Trecho selecionado =

Nos últimos anos, a agenda feminista tem destacado a questão da participação política da mulher. Cada vez mais, os espaços de debate abordam o tema, e deputadas e vereadoras colocam o assunto em pauta. Contudo, por mais que o avanço das discussões feministas traga efeitos positivos, sua influência ainda não pode ser sentida com muita intensidade. Isso porque, segundo Françolin, as discussões sobre a equidade de direitos entre os gêneros ainda não adentraram o campo jurídico para estabelecer mudanças na legislação.

O impacto na consciência da população é um avanço, porém, a política continua estagnada quando pensamos na participação feminina. “A consciência sem o acesso a oportunidades não traz resultados na prática”, pontua. Por isso, a eficácia das chamadas “cotas de gênero”, criadas em 1995, está sempre presente nas discussões sobre o tema.

As cotas de gênero

Idealizadas com o objetivo de aumentar a participação parlamentar feminina, as cotas estabelecem um número mínimo de candidatura feminina e outras regras a serem seguidas pelos partidos, em termos de propagandas eleitorais e de destinação de verbas.


Segundo Kufa, elas são um importante instrumento tendo em vista que os direitos eleitorais das mulheres foram alcançados há muito pouco tempo. Desta forma, a política foi criada e se estabeleceu como um ambiente masculino, e é preciso que a legislação incentive as mulheres neste movimento participativo.

Por outro lado, Françolin destaca que, se as cotas geraram efeitos positivos em termos de candidaturas – em 2016, por exemplo, o número de candidatas ultrapassou a marca de 30% no Brasil –, os resultados das eleições não acompanham essa melhora: menos da metade das candidatas foram eleitas. “O problema é que elas [as cotas] só valem para o momento do registro das listas de candidatura”, explica.

Assim, a obrigatoriedade de 30% de mulheres em cada partido ou coligação muitas vezes não é cumprida. Afinal, até o momento das eleições, boa parte das candidatas já abandonou o pleito. Como os órgãos julgadores entendem que este fenômeno não é de responsabilidade dos partidos, estes não são punidos e a lei não é cumprida.

Enquanto isso continua a se repetir, o processo cai em um círculo vicioso, no qual a baixa representatividade feminina impacta na forma como as mulheres enxergam suas possibilidades na política. “Hoje em dia uma menina pode pensar em ser presidente porque nós já tivemos uma presidente mulher”, exemplifica Karina Kufa, ao elucidar como as cotas ainda podem influenciar mais meninas ao longo dos próximos anos.

Possíveis soluções

As porcentagens e as estatísticas não são os únicos problemas a serem superados. Ainda hoje, as mulheres não conseguem ter tanta notoriedade qualitativa na política brasileira. A quantidade de senadoras, por exemplo, que se destacam na atividade parlamentar é menor do que o número de homens que conseguem evidência em seus trabalhos.

Solicitação escrita 1 =
Nas entradas, altere "top-left" para "upper-left" e reescreva todas as linhas desde o início delas até a linha com "9: (741, 1072)", ambas incluídas, sem mudar mais nada.
As entradas não têm nenhuma relação com o texto.

Dados fornecidos =
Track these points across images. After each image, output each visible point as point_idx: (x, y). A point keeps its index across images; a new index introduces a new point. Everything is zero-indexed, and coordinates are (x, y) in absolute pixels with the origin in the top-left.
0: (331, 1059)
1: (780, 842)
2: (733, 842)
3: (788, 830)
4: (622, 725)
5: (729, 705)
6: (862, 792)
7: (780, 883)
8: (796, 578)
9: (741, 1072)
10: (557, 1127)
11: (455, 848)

Solicitação escrita 2 =
Escreva a continuação do texto sobre a participação política feminina e as cotas de gênero, começando logo após a última frase apresentada.

Resposta 1 =
Track these points across images. After each image, output each visible point as point_idx: (x, y). A point keeps its index across images; a new index introduces a new point. Everything is zero-indexed, and coordinates are (x, y) in absolute pixels with the origin in the upper-left.
0: (331, 1059)
1: (780, 842)
2: (733, 842)
3: (788, 830)
4: (622, 725)
5: (729, 705)
6: (862, 792)
7: (780, 883)
8: (796, 578)
9: (741, 1072)

Resposta 2 =
Resultado de um senso sexista, elas precisam se esforçar mais para ganhar destaque na atividade parlamentar. Por isso, Kufa acredita que a formação política feminina é essencial para que as mulheres não só cheguem em maior número aos cargos políticos, mas que também possam ter garantia de que suas vozes serão escutadas.

“Na nossa sociedade, colocar um terno e gravata em um homem sem conhecimento algum é pressupor competência. Por outro lado, a mulher é obrigada a ter mais conhecimento do que os homens para ser respeitada. A sociedade não aceita uma mulher desqualificada”, defende. 

Para a advogada, um exemplo disso é a ex-presidente Dilma Rousseff,  que sofreu com ataques que "não se repetiriam caso o protagonista da situação fosse um homem", como as críticas em torno de sua aparência física, suas vestimentas e seu modo "autoritária demais" não são usualmente apontados de forma negativa em relação políticos do sexo masculino. 

Mudança nas cotas

Além disso, por mais que as cotas se mostrem ineficientes da forma como são aplicadas atualmente, elas não devem ser descartadas. Mudanças na forma como os incentivos legais são aplicados podem mudar este quadro, como a transformação das leis para cotas de representação .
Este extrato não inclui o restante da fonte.